> **Requirements**
1) Copy out the stretch of the beginner's biking guide from "We are glad" through "just got better.".
2) Extend the beginner's biking guide, picking up right after its final sentence.

A Beginner’s Guide to Biking

This is a guest post from my friend and cycling fanatic Jim Hodgson

Hello and welcome to cycling, friend!

We are glad to have you, even if you haven’t actually bought a bike yet. Like becoming a real estate salesman or web designer, literally anyone can become a cyclist merely by declaring that they are one.

Congratulations on taking that step! Your life just got better.

Of course, eventually you will likely want to get yourself a physical bicycle. Riding an imaginary bicycle around your neighborhood is generally frowned upon these days.  So let’s get started, shall we?

Who the hell is Jim?

“Biking may be great,” you’re probably thinking, “But who the hell might you be to tell me so?” A question well-asked, hypothetical reader.

My name is James C. Hodgson, Jr.. My friends call me Jim, but you can call me James C. Hodgson, Jr.. I’m a former 320+ pounds male person (that’s a picture of me back then) who now hovers in the 220 range depending on season (Winter is beer season). I rode bikes as a kid and always liked it, but gave it up after middle school in favor of a policy of becoming profoundly overweight and out of shape.

Sometime around the year 2000 or so, at the age of 26, I stepped on a scale, and the needle wheezed its way around the dial so far it simultaneously shrugged its little shoulders and screamed in pain.  Realizing that something had to be done and remembering my childhood enjoyment of riding my BMX bike (a Torker II) everywhere I wanted to go, I bought a BMX bike (a dk S.O.B.) off of eBay and began riding it to work.

> **Recorded information**
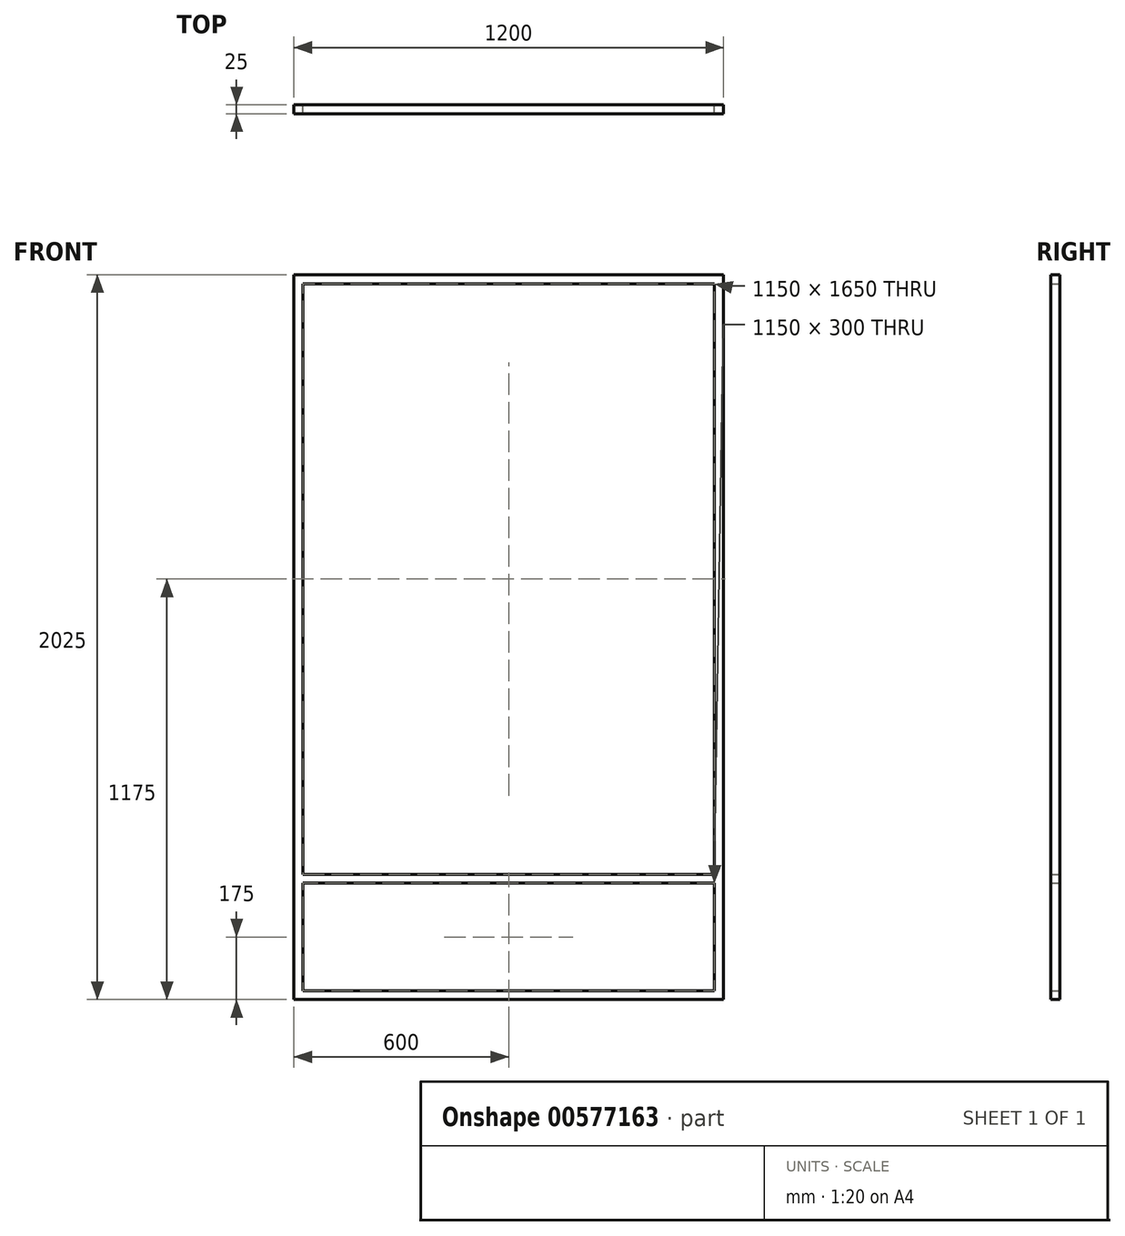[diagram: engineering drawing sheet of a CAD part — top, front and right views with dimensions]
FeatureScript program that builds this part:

> **Results in order**
1)
We are glad to have you, even if you haven’t actually bought a bike yet. Like becoming a real estate salesman or web designer, literally anyone can become a cyclist merely by declaring that they are one.

Congratulations on taking that step! Your life just got better.

2)
I dropped 60lbs pretty much effortlessly doing this, which was pretty sweet.

Not long after that, a work buddy of mine recognized that I owned and rode a mountain bike now and again. He asked me out of the blue if I’d like to do a triathlon.

I said “Okay, let’s do a triathlon, whatever that is.” I bought an entry-level road bike (a Specialized Allez Elite), and started riding farther and farther. I signed up for a sprint distance triathlon in August of 2008, figuring that would prepare me for the Olympic distance Nation’s triathlon in September.

While doing the sprint triathlon, I overhead some other riders talking about Ironmans.  I don’t know what it is about me or my mental state at the time that made this happen, but right then and there, without having set so much as a toe or a jiggly love handle in the water on my first race, I said out loud “I would do an Ironman.”

The other racers regarded me, my love handles wrapped tightly in a triathlon skinsuit, looking exactly like a multi-colored modern art representation of a lumpy sausage, and kindly reserved comment.

In fact, I ended up doing the Nation’s tri in september of 08, a Half Ironman in Florida in May of 09, and finishing Ironman Louisville in August of 2009.

In the fall of 2008, I bought a cyclocross bike (a Surly Crosschek) and raced in my local cyclocross series, finishing 24th of 60 for the season.

At 6’1” 220lbs I still consider myself to be a little overweight, and it’s something I struggle with every day, but I remember how much it sucked to be so huge. Plus I really enjoy athletics, my favorites being cycling and sex. I don’t claim to be particularly talented at either, mind you. I’m just glad to be there in both cases.

But enough about that – let’s get back to biking.  If I can do it, you can too.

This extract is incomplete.